* GIVEN TASK A: Repeat word for word the part of the S&P 500 text starting at "In the spring" and ending at "another investing breakthrough.".
* GIVEN TASK B: Can you condense the paragraph of the S&P 500 text that begins "Standard & Poor's assembled a benchmark" into a short bulleted list that keeps its main facts?
* GIVEN TASK C: How would the S&P 500 text carry on from its final sentence? Extend it with a few more paragraphs.

* SELECTED PASSAGE:
How, they wondered, could they distinguish the good money managers from the awful ones? It was hard to evaluate money managers back then because there was no satisfactory way to compare a portfolio that belonged to a stock picker hunched over a ticker tape in San Diego with a guy who was following his hunches in Philadelphia or Chicago. Instead, institutional investors and others interested in performance results pretty much had to wing it.

In the spring of 1957, however, the Standard & Poor's 500 Index arrived to resolve this conundrum. The index, which investors have now used for five decades, changed the way we measure investment success. This granddaddy index, and the countless benchmarks that followed (S&P alone now maintains more than 100,000 indices), also led to the eventual creation of index funds, which was another investing breakthrough.

Standard & Poor's assembled a benchmark that contained 500 of the biggest and most highly respected companies in the country. The index tracked the performance of an unwieldy basket of stocks, including long forgotten companies like the Thatcher Glass Co., a milk bottle manufacturer, along with such corporate survivors as General Mills, Merck & Co., Caterpillar and Hershey. The body count conducted during the S&P's recent 50th birthday celebration revealed that 86 companies from the class of 1957 still exist.

During those 50 years, the best performer among the survivors has been Altria Group, formerly known as Philip Morris, which generated an annual return through December 2006 of 19.88 percent. During that same period, the S&P 500 posted a very respectable annual return of 10.83 percent. What did Standard & Poor's do 50 years ago that was so revolutionary? Because the S&P 500 serves as a proxy for major corporations, investors - the professionals and the novices - can use its performance to size up their portfolios.

During the past 12 months, for instance, the S&P 500 Index has generated a return of 15.2 percent. During the three- and five-year period, the benchmark has posted annual returns of 12.2 percent and 8.5 percent respectively. Do you know how well your large-cap mutual funds or your portfolio of large individual stocks did in comparison? If this question stumps you, it's not surprising. All too often, investors fail to look at benchmarks like the S&P 500 to see how their investments stack up. Unless you know what the universe of blue chips has been up to, you can't possibly know whether the performance of your large-cap stock fund has been fantastic, pitiful or something in between.

* GIVEN DATA:
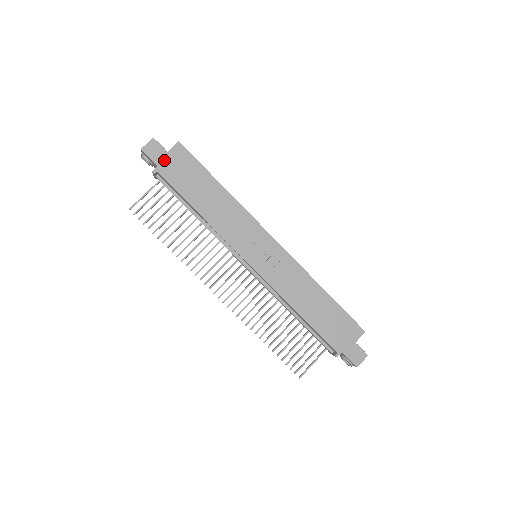
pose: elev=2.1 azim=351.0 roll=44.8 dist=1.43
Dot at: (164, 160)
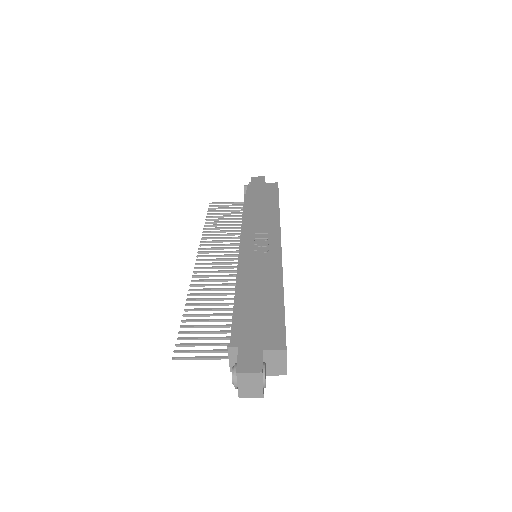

* WRITTEN RESPONSE A:
In the spring of 1957, however, the Standard & Poor's 500 Index arrived to resolve this conundrum. The index, which investors have now used for five decades, changed the way we measure investment success. This granddaddy index, and the countless benchmarks that followed (S&P alone now maintains more than 100,000 indices), also led to the eventual creation of index funds, which was another investing breakthrough.

* WRITTEN RESPONSE B:
- Standard & Poor's built a benchmark of 500 of the country's biggest and most highly respected companies.
- The index tracked a large basket of stocks. It included companies long since forgotten, such as milk bottle maker Thatcher Glass Co., and survivors such as General Mills, Merck & Co., Caterpillar and Hershey.
- A count taken at the index's recent 50th birthday found that 86 of the original 1957 companies still exist.

* WRITTEN RESPONSE C:
You also need to make these same comparisons with other types of investments. If you own a small-cap domestic stock fund, for instance, you can contrast its stats with the Standard & Poor's SmallCap 600 Index or the Russell 2000 Index. If your funds tilt toward value or growth stocks, there are more specialized indices from the same sources that you can use. Investors with bond funds can turn to the Lehman Brothers Aggregate Bond Index as a benchmark.

It speaks to the power of the S&P 500 that Wall Street observed its birthday. It's a bellwether for the U.S. economy that is documented closely. In nearly every newspaper, you can find out what the S&P 500 did the previous day. And recently, the index merited its own coverage by inching up to a high it hasn't reached since the halcyon days of the dot-com phenomenon. When I was recently talking to an executive at Standard & Poor's, he complained that the phone wouldn't stop ringing because of the S&P threat to break the record.

But an important lesson can easily be lost in all the hoopla. Though the S&P 500 encompasses nearly 75 percent of the U.S. market's valuation, it's not just the big boys that deserve an honored spot in most investors' portfolios. While the S&P 500 has posted an annual return of just under 11 percent for 50 years, the nimble small-cap stocks have won the race by generating an annual return of just more than 13 percent. And small-cap value stocks generated an astounding 17.7 percent.

I'm not advocating that everybody drop the newspaper and rush to find a hot, little small-cap fund, which are far more volatile. But you should make sure you are diversified among all the most important investment categories - large and small-cap stocks, foreign stocks and domestic bonds. If you cover all those bases, you won't have to worry as much about the longevity of a famous middle-aged index.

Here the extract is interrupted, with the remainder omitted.